Et il se mit à appeler sa femme d’une voix haute et perçante. Et, à l’horreur de la jeune fille, Ulrika obéit immédiatement, descendit du traîneau et s’approcha.

— Quelle femme docile ! dit Sintram. Ce n’est certes pas la faute de Mlle Stiernhœk, si elle vient quand son mari l’appelle. Et maintenant, je vais enlever Gösta Berling de mon traîneau et je l’abandonne. Qui le veut le ramasse !

Il s’inclinait vers le corps du jeune homme, quand Anna, prise d’une inspiration soudaine, lui souffla à l’oreille.

— Au nom de Dieu, va-t-en ! Ne sais-tu donc pas qui t’attend, chez toi, dans ton fauteuil à bascule ? Oses-tu bien faire attendre ce Monsieur-là ?

L’effet de ces paroles sur Sintram acheva de bouleverser Anna. Il se jeta dans son traîneau, fouetta son cheval et l’excita par des cris sauvages. Et le traîneau descendit la côte à fond de train, et des traînées d’étincelles éclataient sur la mince couche de glace du mois de Mars.

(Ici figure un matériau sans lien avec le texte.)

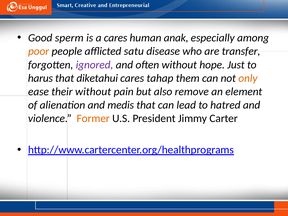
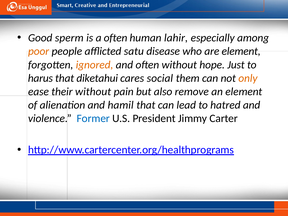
a cares: cares -> often
anak: anak -> lahir
are transfer: transfer -> element
ignored colour: purple -> orange
tahap: tahap -> social
medis: medis -> hamil
Former colour: orange -> blue
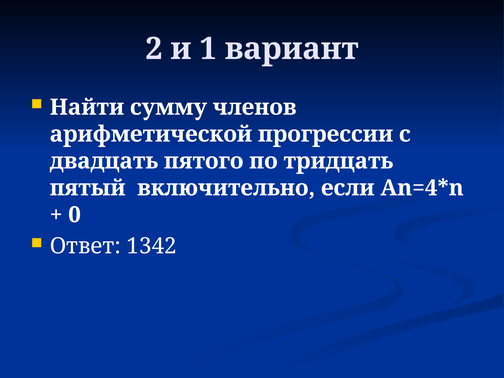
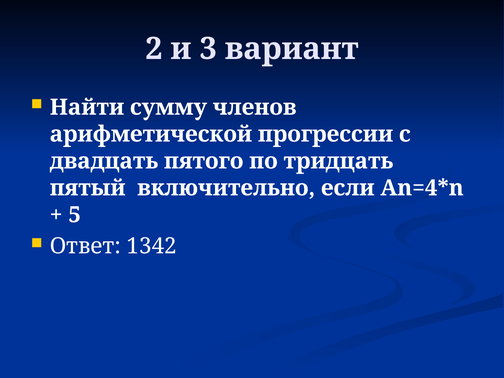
1: 1 -> 3
0: 0 -> 5
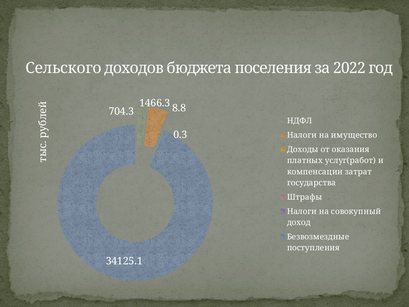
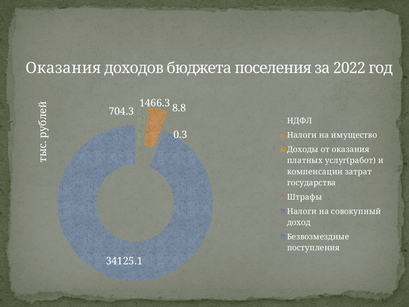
Сельского at (63, 68): Сельского -> Оказания
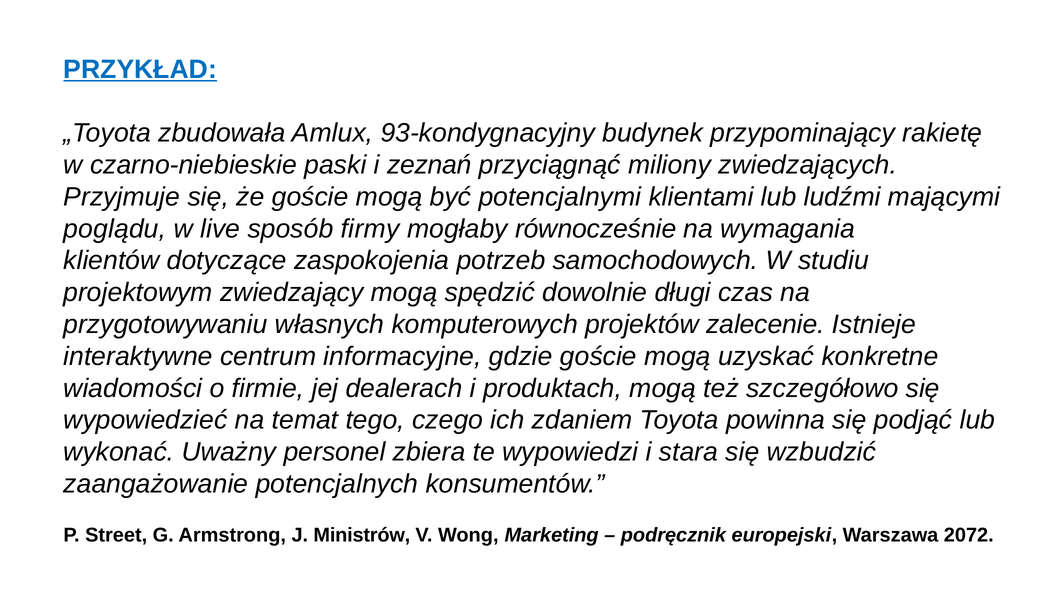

Anna Stiernhœk et Ulrika, de nouveau seules sur la route, n’échangèrent pas un mot. Les regards de la jeune fille étaient farouches : elle n’avait rien à dire à la pauvre femme qu’elle avait rachetée au prix de son aimé. Elle aurait voulu pleurer, crier, se rouler sur le chemin. Autrefois elle avait savouré la douceur de l’abnégation ; aujourd’hui elle n’en sentait plus que l’amertume. Qu’était le sacrifice de son amour, à côté du sacrifice de son amant ?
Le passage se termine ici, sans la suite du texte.